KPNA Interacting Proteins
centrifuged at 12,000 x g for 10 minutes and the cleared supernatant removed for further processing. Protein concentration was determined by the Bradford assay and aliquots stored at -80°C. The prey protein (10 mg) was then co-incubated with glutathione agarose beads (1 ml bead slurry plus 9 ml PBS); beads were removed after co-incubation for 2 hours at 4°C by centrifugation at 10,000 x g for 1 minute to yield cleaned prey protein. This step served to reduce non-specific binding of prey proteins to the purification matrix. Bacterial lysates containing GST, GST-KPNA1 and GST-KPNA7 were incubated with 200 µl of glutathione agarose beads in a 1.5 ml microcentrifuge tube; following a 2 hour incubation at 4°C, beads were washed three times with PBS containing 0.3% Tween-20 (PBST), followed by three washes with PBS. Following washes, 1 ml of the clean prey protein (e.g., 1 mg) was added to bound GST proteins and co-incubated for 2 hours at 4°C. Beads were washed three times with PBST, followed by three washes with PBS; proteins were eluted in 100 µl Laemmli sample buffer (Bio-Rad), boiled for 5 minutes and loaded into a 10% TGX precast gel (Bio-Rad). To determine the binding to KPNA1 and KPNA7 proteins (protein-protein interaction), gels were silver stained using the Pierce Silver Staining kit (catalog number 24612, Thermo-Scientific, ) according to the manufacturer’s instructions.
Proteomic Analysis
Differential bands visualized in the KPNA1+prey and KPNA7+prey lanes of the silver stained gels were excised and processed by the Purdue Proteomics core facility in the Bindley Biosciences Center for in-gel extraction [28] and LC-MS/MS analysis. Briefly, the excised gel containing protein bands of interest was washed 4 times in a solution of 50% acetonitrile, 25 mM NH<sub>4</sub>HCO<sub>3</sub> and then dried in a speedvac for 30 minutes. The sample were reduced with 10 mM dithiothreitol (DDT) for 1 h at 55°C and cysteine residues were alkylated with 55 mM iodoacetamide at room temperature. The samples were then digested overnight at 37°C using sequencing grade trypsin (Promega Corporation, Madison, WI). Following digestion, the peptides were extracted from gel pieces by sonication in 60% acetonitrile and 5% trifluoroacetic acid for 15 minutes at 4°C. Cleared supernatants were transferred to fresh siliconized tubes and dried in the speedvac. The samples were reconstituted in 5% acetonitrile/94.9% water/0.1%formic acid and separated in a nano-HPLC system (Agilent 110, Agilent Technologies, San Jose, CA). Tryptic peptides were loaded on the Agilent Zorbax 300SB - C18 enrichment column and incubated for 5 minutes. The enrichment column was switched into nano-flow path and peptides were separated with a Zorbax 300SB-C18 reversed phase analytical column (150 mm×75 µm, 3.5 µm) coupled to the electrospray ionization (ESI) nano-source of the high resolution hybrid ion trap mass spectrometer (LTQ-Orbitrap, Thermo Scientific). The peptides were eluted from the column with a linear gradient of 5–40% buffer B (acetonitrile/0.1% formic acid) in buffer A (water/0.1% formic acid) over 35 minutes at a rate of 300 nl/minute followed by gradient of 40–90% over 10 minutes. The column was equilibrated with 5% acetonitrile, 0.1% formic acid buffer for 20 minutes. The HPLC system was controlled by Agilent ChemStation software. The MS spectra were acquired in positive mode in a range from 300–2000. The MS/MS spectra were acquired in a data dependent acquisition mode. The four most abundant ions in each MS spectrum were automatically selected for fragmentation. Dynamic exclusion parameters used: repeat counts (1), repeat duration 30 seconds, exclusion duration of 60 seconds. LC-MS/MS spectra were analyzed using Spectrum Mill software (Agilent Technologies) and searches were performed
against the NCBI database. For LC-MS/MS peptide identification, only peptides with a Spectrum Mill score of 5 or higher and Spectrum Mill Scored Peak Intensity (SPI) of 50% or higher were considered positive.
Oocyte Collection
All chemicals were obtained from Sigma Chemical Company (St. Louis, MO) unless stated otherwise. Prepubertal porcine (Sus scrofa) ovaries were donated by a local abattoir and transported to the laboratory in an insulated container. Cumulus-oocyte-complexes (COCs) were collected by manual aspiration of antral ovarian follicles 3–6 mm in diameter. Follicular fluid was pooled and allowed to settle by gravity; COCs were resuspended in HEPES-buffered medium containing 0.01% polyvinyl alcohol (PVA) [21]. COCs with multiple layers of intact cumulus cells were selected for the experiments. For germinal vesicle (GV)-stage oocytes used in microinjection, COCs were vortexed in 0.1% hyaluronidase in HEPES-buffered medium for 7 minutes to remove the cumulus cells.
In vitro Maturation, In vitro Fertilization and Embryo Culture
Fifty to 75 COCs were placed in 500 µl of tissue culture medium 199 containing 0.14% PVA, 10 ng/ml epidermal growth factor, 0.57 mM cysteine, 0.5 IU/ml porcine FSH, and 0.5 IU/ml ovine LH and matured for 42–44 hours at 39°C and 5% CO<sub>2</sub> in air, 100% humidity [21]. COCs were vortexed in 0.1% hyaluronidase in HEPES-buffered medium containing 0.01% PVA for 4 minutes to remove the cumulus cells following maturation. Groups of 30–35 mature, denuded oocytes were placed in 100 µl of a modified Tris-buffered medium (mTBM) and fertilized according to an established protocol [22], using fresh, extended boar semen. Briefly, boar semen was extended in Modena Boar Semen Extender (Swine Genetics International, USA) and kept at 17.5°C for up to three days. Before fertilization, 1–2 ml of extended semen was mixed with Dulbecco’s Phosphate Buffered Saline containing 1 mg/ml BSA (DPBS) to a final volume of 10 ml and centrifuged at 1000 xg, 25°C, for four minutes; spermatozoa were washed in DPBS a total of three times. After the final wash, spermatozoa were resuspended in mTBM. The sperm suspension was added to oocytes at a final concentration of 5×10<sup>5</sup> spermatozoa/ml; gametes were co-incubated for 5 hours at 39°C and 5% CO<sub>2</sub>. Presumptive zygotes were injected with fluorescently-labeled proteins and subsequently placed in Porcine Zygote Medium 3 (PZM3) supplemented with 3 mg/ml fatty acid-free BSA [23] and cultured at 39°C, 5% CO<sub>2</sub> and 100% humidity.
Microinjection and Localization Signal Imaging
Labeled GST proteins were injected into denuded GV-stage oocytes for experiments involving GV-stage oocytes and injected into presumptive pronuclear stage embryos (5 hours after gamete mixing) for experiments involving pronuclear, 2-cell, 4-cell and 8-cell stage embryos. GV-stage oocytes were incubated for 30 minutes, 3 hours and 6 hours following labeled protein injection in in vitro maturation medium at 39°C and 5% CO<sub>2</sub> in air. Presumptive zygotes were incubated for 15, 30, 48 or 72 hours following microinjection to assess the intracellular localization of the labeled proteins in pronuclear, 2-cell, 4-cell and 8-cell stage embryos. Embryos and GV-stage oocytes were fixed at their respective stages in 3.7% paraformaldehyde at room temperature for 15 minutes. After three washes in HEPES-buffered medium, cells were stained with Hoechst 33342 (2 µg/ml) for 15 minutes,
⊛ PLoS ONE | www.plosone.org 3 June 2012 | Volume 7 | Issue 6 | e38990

* _REQUIREMENT_
Copy all of the material word for word.

* _EXPECTED OUTPUT_
KPNA Interacting Proteins
centrifuged at 12,000 x g for 10 minutes and the cleared supernatant removed for further processing. Protein concentration was determined by the Bradford assay and aliquots stored at -80°C. The prey protein (10 mg) was then co-incubated with glutathione agarose beads (1 ml bead slurry plus 9 ml PBS); beads were removed after co-incubation for 2 hours at 4°C by centrifugation at 10,000 x g for 1 minute to yield cleaned prey protein. This step served to reduce non-specific binding of prey proteins to the purification matrix. Bacterial lysates containing GST, GST-KPNA1 and GST-KPNA7 were incubated with 200 µl of glutathione agarose beads in a 1.5 ml microcentrifuge tube; following a 2 hour incubation at 4°C, beads were washed three times with PBS containing 0.3% Tween-20 (PBST), followed by three washes with PBS. Following washes, 1 ml of the clean prey protein (e.g., 1 mg) was added to bound GST proteins and co-incubated for 2 hours at 4°C. Beads were washed three times with PBST, followed by three washes with PBS; proteins were eluted in 100 µl Laemmli sample buffer (Bio-Rad), boiled for 5 minutes and loaded into a 10% TGX precast gel (Bio-Rad). To determine the binding to KPNA1 and KPNA7 proteins (protein-protein interaction), gels were silver stained using the Pierce Silver Staining kit (catalog number 24612, Thermo-Scientific, ) according to the manufacturer’s instructions.
Proteomic Analysis
Differential bands visualized in the KPNA1+prey and KPNA7+prey lanes of the silver stained gels were excised and processed by the Purdue Proteomics core facility in the Bindley Biosciences Center for in-gel extraction [28] and LC-MS/MS analysis. Briefly, the excised gel containing protein bands of interest was washed 4 times in a solution of 50% acetonitrile, 25 mM NH<sub>4</sub>HCO<sub>3</sub> and then dried in a speedvac for 30 minutes. The sample were reduced with 10 mM dithiothreitol (DDT) for 1 h at 55°C and cysteine residues were alkylated with 55 mM iodoacetamide at room temperature. The samples were then digested overnight at 37°C using sequencing grade trypsin (Promega Corporation, Madison, WI). Following digestion, the peptides were extracted from gel pieces by sonication in 60% acetonitrile and 5% trifluoroacetic acid for 15 minutes at 4°C. Cleared supernatants were transferred to fresh siliconized tubes and dried in the speedvac. The samples were reconstituted in 5% acetonitrile/94.9% water/0.1%formic acid and separated in a nano-HPLC system (Agilent 110, Agilent Technologies, San Jose, CA). Tryptic peptides were loaded on the Agilent Zorbax 300SB - C18 enrichment column and incubated for 5 minutes. The enrichment column was switched into nano-flow path and peptides were separated with a Zorbax 300SB-C18 reversed phase analytical column (150 mm×75 µm, 3.5 µm) coupled to the electrospray ionization (ESI) nano-source of the high resolution hybrid ion trap mass spectrometer (LTQ-Orbitrap, Thermo Scientific). The peptides were eluted from the column with a linear gradient of 5–40% buffer B (acetonitrile/0.1% formic acid) in buffer A (water/0.1% formic acid) over 35 minutes at a rate of 300 nl/minute followed by gradient of 40–90% over 10 minutes. The column was equilibrated with 5% acetonitrile, 0.1% formic acid buffer for 20 minutes. The HPLC system was controlled by Agilent ChemStation software. The MS spectra were acquired in positive mode in a range from 300–2000. The MS/MS spectra were acquired in a data dependent acquisition mode. The four most abundant ions in each MS spectrum were automatically selected for fragmentation. Dynamic exclusion parameters used: repeat counts (1), repeat duration 30 seconds, exclusion duration of 60 seconds. LC-MS/MS spectra were analyzed using Spectrum Mill software (Agilent Technologies) and searches were performed
against the NCBI database. For LC-MS/MS peptide identification, only peptides with a Spectrum Mill score of 5 or higher and Spectrum Mill Scored Peak Intensity (SPI) of 50% or higher were considered positive.
Oocyte Collection
All chemicals were obtained from Sigma Chemical Company (St. Louis, MO) unless stated otherwise. Prepubertal porcine (Sus scrofa) ovaries were donated by a local abattoir and transported to the laboratory in an insulated container. Cumulus-oocyte-complexes (COCs) were collected by manual aspiration of antral ovarian follicles 3–6 mm in diameter. Follicular fluid was pooled and allowed to settle by gravity; COCs were resuspended in HEPES-buffered medium containing 0.01% polyvinyl alcohol (PVA) [21]. COCs with multiple layers of intact cumulus cells were selected for the experiments. For germinal vesicle (GV)-stage oocytes used in microinjection, COCs were vortexed in 0.1% hyaluronidase in HEPES-buffered medium for 7 minutes to remove the cumulus cells.
In vitro Maturation, In vitro Fertilization and Embryo Culture
Fifty to 75 COCs were placed in 500 µl of tissue culture medium 199 containing 0.14% PVA, 10 ng/ml epidermal growth factor, 0.57 mM cysteine, 0.5 IU/ml porcine FSH, and 0.5 IU/ml ovine LH and matured for 42–44 hours at 39°C and 5% CO<sub>2</sub> in air, 100% humidity [21]. COCs were vortexed in 0.1% hyaluronidase in HEPES-buffered medium containing 0.01% PVA for 4 minutes to remove the cumulus cells following maturation. Groups of 30–35 mature, denuded oocytes were placed in 100 µl of a modified Tris-buffered medium (mTBM) and fertilized according to an established protocol [22], using fresh, extended boar semen. Briefly, boar semen was extended in Modena Boar Semen Extender (Swine Genetics International, USA) and kept at 17.5°C for up to three days. Before fertilization, 1–2 ml of extended semen was mixed with Dulbecco’s Phosphate Buffered Saline containing 1 mg/ml BSA (DPBS) to a final volume of 10 ml and centrifuged at 1000 xg, 25°C, for four minutes; spermatozoa were washed in DPBS a total of three times. After the final wash, spermatozoa were resuspended in mTBM. The sperm suspension was added to oocytes at a final concentration of 5×10<sup>5</sup> spermatozoa/ml; gametes were co-incubated for 5 hours at 39°C and 5% CO<sub>2</sub>. Presumptive zygotes were injected with fluorescently-labeled proteins and subsequently placed in Porcine Zygote Medium 3 (PZM3) supplemented with 3 mg/ml fatty acid-free BSA [23] and cultured at 39°C, 5% CO<sub>2</sub> and 100% humidity.
Microinjection and Localization Signal Imaging
Labeled GST proteins were injected into denuded GV-stage oocytes for experiments involving GV-stage oocytes and injected into presumptive pronuclear stage embryos (5 hours after gamete mixing) for experiments involving pronuclear, 2-cell, 4-cell and 8-cell stage embryos. GV-stage oocytes were incubated for 30 minutes, 3 hours and 6 hours following labeled protein injection in in vitro maturation medium at 39°C and 5% CO<sub>2</sub> in air. Presumptive zygotes were incubated for 15, 30, 48 or 72 hours following microinjection to assess the intracellular localization of the labeled proteins in pronuclear, 2-cell, 4-cell and 8-cell stage embryos. Embryos and GV-stage oocytes were fixed at their respective stages in 3.7% paraformaldehyde at room temperature for 15 minutes. After three washes in HEPES-buffered medium, cells were stained with Hoechst 33342 (2 µg/ml) for 15 minutes,
⊛ PLoS ONE | www.plosone.org 3 June 2012 | Volume 7 | Issue 6 | e38990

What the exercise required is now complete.